Inclusivity in publishing also requires addressing the existing economic hurdles to publication and access to the published literature. To make selective open access more inclusive, equitable, and sustainable, PLOS Biology and PLOS Medicine are pioneering a collective action publishing model, PLOS Community Action Publishing (CAP). CAP is designed to protect authors from the rising costs of selectivity by equitably shifting publishing costs from authors to the institutions of both corresponding and contributing authors, and redistributing any revenue beyond the target back to community members. All Research4Life countries will automatically be members of the collective at no cost to them, so researchers in those countries will never be subject to fees, and authors based elsewhere and unable to pay nonmember fees can continue to apply to the fee waiver programs offered by PLOS. With this model, PLOS aims to ultimately completely eliminate author fees.

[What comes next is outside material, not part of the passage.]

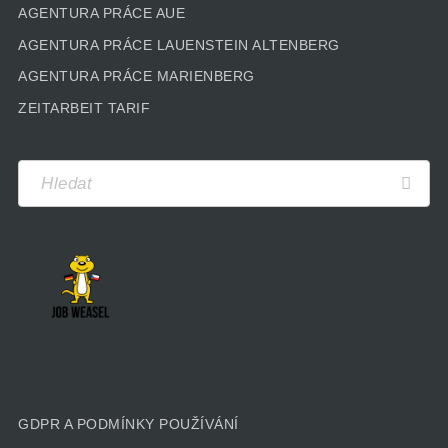
AGENTURA PRÁCE AUE
AGENTURA PRÁCE LAUENSTEIN ALTENBERG
AGENTURA PRÁCE MARIENBERG
ZEITARBEIT TARIF
GDPR A PODMÍNKY POUŽÍVÁNÍ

Clearly, scientific journals cannot single-handedly reshape the deeply embedded social forces that perpetuate racism, discrimination, and inequality in science. But they can monitor the effects of lack of diversity in the scientific community and ensure that they don’t perpetuate inequities by actively reducing the overwhelming homogeneity of their staffs, editorial boards, authors, and reviewers. They can expose the many challenges marginalized groups continue to face and showcase recommendations and policies that lay out paths to meaningful change. Many scientists entered their fields with the hope of understanding the way the world works to make it a better place. It’s time for academics to leave the comfort of the ivory tower, recognize that the same conditions that helped them get there are keeping others out, and join efforts to open the door to academic advancement for all.

References

  1. 1. Gaskins LC, McClain CR. Visible name changes promote inequity for transgender researchers. PLoS Biol. 2021;19(3):e3001104.
  2. 2. Fulweiler RW, Davies SW, Biddle JF, Burgin AJ, Cooperdock EH, Hanley TC, et al. Rebuild the Academy: Supporting academic mothers during COVID-19 and beyond. PLoS Biol. 2021;19(3):e3001100.